*** Opening Records for the task ***

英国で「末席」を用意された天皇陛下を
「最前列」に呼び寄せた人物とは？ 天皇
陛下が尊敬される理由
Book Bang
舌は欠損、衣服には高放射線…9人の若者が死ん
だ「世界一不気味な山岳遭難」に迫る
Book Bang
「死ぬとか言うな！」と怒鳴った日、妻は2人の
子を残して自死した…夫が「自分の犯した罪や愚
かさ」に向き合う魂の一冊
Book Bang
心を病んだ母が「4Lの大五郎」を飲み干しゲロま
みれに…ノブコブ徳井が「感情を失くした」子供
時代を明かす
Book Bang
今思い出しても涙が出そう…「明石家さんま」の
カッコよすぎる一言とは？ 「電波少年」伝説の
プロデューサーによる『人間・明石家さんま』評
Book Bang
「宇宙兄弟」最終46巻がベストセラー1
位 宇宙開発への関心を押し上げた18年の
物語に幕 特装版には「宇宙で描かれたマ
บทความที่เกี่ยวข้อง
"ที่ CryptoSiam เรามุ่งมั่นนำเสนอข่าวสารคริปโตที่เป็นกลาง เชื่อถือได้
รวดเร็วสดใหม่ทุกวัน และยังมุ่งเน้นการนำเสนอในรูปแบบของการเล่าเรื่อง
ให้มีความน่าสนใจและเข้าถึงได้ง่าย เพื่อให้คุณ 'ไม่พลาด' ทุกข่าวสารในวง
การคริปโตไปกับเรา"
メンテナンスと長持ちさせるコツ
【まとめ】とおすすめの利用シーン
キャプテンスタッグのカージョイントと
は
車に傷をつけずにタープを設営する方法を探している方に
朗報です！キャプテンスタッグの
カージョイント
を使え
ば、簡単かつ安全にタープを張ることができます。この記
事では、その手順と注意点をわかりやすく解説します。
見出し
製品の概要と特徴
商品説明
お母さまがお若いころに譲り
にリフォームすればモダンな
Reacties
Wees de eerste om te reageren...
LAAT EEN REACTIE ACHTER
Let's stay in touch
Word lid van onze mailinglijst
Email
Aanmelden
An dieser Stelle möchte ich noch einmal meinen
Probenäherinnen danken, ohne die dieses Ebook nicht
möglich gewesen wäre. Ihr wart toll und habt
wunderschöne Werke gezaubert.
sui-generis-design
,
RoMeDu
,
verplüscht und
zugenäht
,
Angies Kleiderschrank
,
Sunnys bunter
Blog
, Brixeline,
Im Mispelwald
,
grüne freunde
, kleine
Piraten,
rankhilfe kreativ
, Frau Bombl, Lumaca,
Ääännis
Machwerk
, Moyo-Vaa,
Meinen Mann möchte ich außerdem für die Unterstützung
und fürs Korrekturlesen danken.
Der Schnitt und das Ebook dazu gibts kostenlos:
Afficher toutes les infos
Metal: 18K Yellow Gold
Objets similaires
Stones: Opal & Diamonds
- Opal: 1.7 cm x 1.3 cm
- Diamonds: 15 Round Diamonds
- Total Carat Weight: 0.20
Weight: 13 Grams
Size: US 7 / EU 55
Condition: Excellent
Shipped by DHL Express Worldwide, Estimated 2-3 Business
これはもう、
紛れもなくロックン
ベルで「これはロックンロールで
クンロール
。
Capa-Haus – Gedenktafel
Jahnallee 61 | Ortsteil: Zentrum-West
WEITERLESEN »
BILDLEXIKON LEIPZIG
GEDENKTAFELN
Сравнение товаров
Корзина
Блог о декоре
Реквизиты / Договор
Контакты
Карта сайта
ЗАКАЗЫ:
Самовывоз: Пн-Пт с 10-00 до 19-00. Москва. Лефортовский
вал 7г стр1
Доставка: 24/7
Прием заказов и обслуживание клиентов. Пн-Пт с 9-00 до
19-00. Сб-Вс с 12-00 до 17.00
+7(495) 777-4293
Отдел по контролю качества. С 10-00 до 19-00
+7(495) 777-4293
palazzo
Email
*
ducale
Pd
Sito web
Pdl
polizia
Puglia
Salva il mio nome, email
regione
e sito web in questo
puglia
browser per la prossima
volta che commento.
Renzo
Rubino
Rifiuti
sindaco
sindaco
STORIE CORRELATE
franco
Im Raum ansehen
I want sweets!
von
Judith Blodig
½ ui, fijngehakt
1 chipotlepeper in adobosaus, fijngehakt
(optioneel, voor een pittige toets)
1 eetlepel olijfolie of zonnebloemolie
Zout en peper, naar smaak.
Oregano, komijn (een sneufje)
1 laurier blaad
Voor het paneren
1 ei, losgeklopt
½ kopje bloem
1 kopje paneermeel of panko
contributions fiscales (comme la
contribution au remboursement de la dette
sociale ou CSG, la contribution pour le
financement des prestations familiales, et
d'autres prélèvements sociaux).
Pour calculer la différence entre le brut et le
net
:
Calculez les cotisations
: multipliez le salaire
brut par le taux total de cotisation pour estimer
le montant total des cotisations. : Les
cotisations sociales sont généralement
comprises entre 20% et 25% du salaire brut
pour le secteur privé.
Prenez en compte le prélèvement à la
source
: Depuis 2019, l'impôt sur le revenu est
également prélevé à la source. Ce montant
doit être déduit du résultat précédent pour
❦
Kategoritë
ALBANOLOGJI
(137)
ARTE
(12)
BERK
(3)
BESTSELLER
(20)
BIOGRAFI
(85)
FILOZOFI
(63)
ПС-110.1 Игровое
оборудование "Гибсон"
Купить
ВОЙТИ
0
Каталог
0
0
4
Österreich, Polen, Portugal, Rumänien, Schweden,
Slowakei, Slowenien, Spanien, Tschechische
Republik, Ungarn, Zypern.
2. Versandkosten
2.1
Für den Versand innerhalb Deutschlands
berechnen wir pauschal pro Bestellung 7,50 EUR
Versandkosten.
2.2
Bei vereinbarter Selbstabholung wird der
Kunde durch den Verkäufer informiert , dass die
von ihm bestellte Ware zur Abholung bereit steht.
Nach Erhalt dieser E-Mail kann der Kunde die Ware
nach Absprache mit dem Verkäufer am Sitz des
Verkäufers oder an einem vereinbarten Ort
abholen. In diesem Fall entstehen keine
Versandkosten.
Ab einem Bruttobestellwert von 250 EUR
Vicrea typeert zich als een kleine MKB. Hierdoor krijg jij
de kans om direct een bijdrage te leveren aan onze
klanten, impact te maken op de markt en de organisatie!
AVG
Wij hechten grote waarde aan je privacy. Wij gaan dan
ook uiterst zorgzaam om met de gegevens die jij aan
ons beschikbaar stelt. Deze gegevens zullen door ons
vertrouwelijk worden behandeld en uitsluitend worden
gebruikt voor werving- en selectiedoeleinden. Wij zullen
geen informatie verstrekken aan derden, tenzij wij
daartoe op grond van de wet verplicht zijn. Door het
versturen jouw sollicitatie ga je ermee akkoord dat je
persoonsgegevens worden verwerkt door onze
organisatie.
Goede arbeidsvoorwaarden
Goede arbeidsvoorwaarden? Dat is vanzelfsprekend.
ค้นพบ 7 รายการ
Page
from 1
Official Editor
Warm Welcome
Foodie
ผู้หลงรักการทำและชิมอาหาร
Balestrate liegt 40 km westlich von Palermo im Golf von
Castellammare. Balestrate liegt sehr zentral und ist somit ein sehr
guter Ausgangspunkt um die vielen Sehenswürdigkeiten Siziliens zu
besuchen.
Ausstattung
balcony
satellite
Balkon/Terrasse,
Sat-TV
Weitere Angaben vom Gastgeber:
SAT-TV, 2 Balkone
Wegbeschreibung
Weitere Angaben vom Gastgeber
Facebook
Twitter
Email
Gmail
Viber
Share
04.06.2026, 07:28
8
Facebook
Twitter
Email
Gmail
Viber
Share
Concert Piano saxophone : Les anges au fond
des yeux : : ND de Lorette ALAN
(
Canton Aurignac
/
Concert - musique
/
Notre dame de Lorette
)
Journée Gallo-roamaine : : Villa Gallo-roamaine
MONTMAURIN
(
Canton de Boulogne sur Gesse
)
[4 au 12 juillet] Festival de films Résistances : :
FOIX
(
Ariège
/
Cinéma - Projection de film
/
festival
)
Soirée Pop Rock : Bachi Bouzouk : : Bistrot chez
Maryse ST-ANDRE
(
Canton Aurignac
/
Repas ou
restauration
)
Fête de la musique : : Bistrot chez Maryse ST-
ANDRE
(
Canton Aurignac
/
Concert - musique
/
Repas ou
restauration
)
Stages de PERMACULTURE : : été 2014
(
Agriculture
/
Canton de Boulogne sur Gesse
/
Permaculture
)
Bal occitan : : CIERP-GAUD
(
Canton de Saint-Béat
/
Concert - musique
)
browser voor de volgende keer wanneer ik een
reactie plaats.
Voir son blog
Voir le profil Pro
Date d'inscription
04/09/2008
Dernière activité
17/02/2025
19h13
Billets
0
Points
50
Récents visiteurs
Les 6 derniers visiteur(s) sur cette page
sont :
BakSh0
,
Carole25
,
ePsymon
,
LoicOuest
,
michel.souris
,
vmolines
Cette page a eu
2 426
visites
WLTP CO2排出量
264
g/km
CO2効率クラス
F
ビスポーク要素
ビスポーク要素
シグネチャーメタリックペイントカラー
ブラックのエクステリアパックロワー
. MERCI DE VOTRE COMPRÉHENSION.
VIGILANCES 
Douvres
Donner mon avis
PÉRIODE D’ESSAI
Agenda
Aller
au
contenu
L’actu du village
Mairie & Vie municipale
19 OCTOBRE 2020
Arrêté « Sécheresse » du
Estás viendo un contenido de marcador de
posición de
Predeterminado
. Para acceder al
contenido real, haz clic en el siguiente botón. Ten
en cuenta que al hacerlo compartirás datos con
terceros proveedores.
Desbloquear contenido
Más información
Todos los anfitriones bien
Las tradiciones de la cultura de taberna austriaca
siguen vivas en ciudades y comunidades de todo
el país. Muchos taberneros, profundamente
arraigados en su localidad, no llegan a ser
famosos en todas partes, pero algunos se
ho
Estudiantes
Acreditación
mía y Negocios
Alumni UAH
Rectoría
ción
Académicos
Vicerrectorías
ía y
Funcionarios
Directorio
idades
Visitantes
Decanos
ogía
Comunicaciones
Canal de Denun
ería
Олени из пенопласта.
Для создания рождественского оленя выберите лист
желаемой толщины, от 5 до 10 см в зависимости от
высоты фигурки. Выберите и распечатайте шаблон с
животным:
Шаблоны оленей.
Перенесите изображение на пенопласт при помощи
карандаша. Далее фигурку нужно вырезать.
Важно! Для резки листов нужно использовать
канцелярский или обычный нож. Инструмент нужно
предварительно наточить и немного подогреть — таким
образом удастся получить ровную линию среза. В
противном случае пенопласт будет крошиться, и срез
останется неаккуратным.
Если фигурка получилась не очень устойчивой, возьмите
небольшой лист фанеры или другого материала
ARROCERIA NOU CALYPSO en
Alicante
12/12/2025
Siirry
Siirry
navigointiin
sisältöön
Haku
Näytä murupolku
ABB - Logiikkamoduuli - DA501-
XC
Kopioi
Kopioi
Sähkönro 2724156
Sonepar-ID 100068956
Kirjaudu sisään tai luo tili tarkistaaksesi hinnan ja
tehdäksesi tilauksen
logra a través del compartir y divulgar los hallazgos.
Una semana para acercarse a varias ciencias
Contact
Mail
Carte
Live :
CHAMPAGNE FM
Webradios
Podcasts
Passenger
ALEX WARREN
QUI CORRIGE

*** Closing Records for the task ***

Task description ::
Repeat, word for word, the lines from the start of the records to the line that contains "Salva il mio nome, email", both of them included, and no others.

Completed task ::
英国で「末席」を用意された天皇陛下を
「最前列」に呼び寄せた人物とは？ 天皇
陛下が尊敬される理由
Book Bang
舌は欠損、衣服には高放射線…9人の若者が死ん
だ「世界一不気味な山岳遭難」に迫る
Book Bang
「死ぬとか言うな！」と怒鳴った日、妻は2人の
子を残して自死した…夫が「自分の犯した罪や愚
かさ」に向き合う魂の一冊
Book Bang
心を病んだ母が「4Lの大五郎」を飲み干しゲロま
みれに…ノブコブ徳井が「感情を失くした」子供
時代を明かす
Book Bang
今思い出しても涙が出そう…「明石家さんま」の
カッコよすぎる一言とは？ 「電波少年」伝説の
プロデューサーによる『人間・明石家さんま』評
Book Bang
「宇宙兄弟」最終46巻がベストセラー1
位 宇宙開発への関心を押し上げた18年の
物語に幕 特装版には「宇宙で描かれたマ
บทความที่เกี่ยวข้อง
"ที่ CryptoSiam เรามุ่งมั่นนำเสนอข่าวสารคริปโตที่เป็นกลาง เชื่อถือได้
รวดเร็วสดใหม่ทุกวัน และยังมุ่งเน้นการนำเสนอในรูปแบบของการเล่าเรื่อง
ให้มีความน่าสนใจและเข้าถึงได้ง่าย เพื่อให้คุณ 'ไม่พลาด' ทุกข่าวสารในวง
การคริปโตไปกับเรา"
メンテナンスと長持ちさせるコツ
【まとめ】とおすすめの利用シーン
キャプテンスタッグのカージョイントと
は
車に傷をつけずにタープを設営する方法を探している方に
朗報です！キャプテンスタッグの
カージョイント
を使え
ば、簡単かつ安全にタープを張ることができます。この記
事では、その手順と注意点をわかりやすく解説します。
見出し
製品の概要と特徴
商品説明
お母さまがお若いころに譲り
にリフォームすればモダンな
Reacties
Wees de eerste om te reageren...
LAAT EEN REACTIE ACHTER
Let's stay in touch
Word lid van onze mailinglijst
Email
Aanmelden
An dieser Stelle möchte ich noch einmal meinen
Probenäherinnen danken, ohne die dieses Ebook nicht
möglich gewesen wäre. Ihr wart toll und habt
wunderschöne Werke gezaubert.
sui-generis-design
,
RoMeDu
,
verplüscht und
zugenäht
,
Angies Kleiderschrank
,
Sunnys bunter
Blog
, Brixeline,
Im Mispelwald
,
grüne freunde
, kleine
Piraten,
rankhilfe kreativ
, Frau Bombl, Lumaca,
Ääännis
Machwerk
, Moyo-Vaa,
Meinen Mann möchte ich außerdem für die Unterstützung
und fürs Korrekturlesen danken.
Der Schnitt und das Ebook dazu gibts kostenlos:
Afficher toutes les infos
Metal: 18K Yellow Gold
Objets similaires
Stones: Opal & Diamonds
- Opal: 1.7 cm x 1.3 cm
- Diamonds: 15 Round Diamonds
- Total Carat Weight: 0.20
Weight: 13 Grams
Size: US 7 / EU 55
Condition: Excellent
Shipped by DHL Express Worldwide, Estimated 2-3 Business
これはもう、
紛れもなくロックン
ベルで「これはロックンロールで
クンロール
。
Capa-Haus – Gedenktafel
Jahnallee 61 | Ortsteil: Zentrum-West
WEITERLESEN »
BILDLEXIKON LEIPZIG
GEDENKTAFELN
Сравнение товаров
Корзина
Блог о декоре
Реквизиты / Договор
Контакты
Карта сайта
ЗАКАЗЫ:
Самовывоз: Пн-Пт с 10-00 до 19-00. Москва. Лефортовский
вал 7г стр1
Доставка: 24/7
Прием заказов и обслуживание клиентов. Пн-Пт с 9-00 до
19-00. Сб-Вс с 12-00 до 17.00
+7(495) 777-4293
Отдел по контролю качества. С 10-00 до 19-00
+7(495) 777-4293
palazzo
Email
*
ducale
Pd
Sito web
Pdl
polizia
Puglia
Salva il mio nome, email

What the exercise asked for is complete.